Title Insurance: We provide a complete line of residential and commercial title insurance products and services from the nation's leading insurance companies.
Settlement Services: We provide services as an agent for the closing of your real estate transaction, ensuring that funds are properly disbursed and legal documents are submitted to local government authorities for recording.
National Relocation: We provide the service and know-how to assist relocation management companies and corporate in-house purchase programs with their unique title and closing needs.
Title Examinations: We provide accurate and timely title examinations and opinions of title to help protect our clients investments.
FREQUENTLY ASKED QUESTIONS ABOUT TITLE INSURANCE:
Do I need Title Insurance?
Most definitely! Title insurance is a means of protecting yourself from financial loss in the event that problems develop regarding the rights to ownership of your property. There may be hidden title defects that even the most careful title search will not reveal. In addition to protection from financial loss, title insurance pays the cost of defending against any covered claim.
The following is a list of some title defects that frequently occur, but would not have been disclosed by even the most careful examination of the public records by an attorney:
- False personation of the true owner of the land.
- Forged deeds, releases, etc.
- Instruments executed under fabricated or expired power of attorney.
- Deeds delivered after death of grantor or grantee, or without consent of grantor.
- Deeds to or from defunct corporations.
- Undisclosed or missing heirs.
- Misinterpretation of wills.
- Deeds by persons of unsound mind.
- Deeds by minors.
- Deeds by aliens.
- Deeds by persons supposedly single but secretly married.

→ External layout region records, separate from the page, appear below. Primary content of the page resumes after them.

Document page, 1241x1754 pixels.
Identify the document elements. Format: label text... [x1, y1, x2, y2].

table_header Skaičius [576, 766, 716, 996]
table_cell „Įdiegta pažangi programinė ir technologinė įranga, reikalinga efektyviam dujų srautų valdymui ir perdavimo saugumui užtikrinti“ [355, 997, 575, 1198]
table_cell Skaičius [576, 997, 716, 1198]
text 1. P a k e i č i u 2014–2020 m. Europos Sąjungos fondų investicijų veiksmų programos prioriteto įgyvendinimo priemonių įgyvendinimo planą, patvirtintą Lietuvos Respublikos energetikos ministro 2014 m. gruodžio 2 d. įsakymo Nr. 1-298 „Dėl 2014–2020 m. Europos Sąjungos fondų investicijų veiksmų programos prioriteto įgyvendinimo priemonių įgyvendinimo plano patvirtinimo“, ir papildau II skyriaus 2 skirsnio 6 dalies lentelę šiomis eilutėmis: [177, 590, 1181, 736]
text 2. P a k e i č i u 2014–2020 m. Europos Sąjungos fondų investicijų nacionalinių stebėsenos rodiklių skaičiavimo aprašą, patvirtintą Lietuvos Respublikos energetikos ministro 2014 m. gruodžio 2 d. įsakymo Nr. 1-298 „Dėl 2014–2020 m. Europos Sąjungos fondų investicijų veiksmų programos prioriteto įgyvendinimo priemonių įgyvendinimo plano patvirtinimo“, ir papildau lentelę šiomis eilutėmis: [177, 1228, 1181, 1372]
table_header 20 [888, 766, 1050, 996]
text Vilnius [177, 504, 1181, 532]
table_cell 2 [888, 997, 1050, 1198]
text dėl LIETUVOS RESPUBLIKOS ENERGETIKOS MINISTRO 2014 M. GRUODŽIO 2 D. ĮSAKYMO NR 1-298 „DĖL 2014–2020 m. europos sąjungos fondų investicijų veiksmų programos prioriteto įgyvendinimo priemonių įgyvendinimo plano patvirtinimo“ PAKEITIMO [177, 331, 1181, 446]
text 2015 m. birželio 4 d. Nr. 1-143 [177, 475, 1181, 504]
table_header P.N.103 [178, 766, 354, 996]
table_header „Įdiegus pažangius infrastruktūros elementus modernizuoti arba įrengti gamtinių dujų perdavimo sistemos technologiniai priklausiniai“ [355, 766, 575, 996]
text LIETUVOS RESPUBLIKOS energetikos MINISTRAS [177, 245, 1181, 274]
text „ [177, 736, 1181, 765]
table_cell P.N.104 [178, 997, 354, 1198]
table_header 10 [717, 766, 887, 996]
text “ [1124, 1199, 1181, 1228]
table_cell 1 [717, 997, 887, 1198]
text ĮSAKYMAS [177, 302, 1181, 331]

- Birth or adoption of children after date of will.
- Surviving children omitted from a will.
- Mistakes in recording legal documents.
- Want of jurisdiction of persons in judicial proceedings.
- Discovery of will of apparent intestate.
- Errors in indexing.
- Falsification of records.
- Capacity of foreign fiduciaries.
- Claims of creditors against property sold by heirs or devisees.
- Deeds in lieu of foreclosure given under duress.
- Ultra vires deed given under false corporate resolution.
- Deed of community property recited to be separate property.
- Errors in tax records. (For example, listing payment against wrong property.)
- Deed from a bigamous couple.
- Defective acknowledgements.
- Federal condemnation without filing of notice.
- Descriptions apparently, but not actually, adequate.
- Corporation franchise taxes, a lien on all corporate assets.
- Erroneous reports furnished by tax officials.
- Administration of estates of persons absent but not deceased.
- Undisclosed divorce of spouse who conveys as consort’s heir.
- Marital rights of spouse purportedly, but not legally, divorced.
- Duress in execution of instruments.
An Owner’s Policy of Title Insurance protects against these defects, which may not be discovered until years later resulting in the loss of your property or an expensive lawsuit, while an attorney title opinion alone does not.
My Lender requires Title Insurance. Won't that protect me?
Not necessarily. There are two types of title insurance. A Lender's Policy insures that your lender has a valid lien on the property. Most lenders require this type of insurance, and typically require the borrower to pay for it. An Owner's Policy, on the other hand, protects your interest in the property. Title troubles, such as improper estate proceedings or pending legal actions, could put your equity at serious risk. If a valid claim is filed, in addition to financial loss up to the face amount of the policy, your owner's title policy covers the cost of legal defense.
How much does Title Insurance cost?
The one-time premium is directly related to the value of your home and is set by state law. Typically, it is less expensive than your annual auto insurance premium, and a Lender's Title Insurance Policy can be obtained at a reduced rate when purchased in conjunction with the Owner's Title Insurance Policy. It is a one-time only expense, paid when you purchase your home. Yet it continues to provide coverage for as long as you own the property, and in some cases, even after you no longer own the property.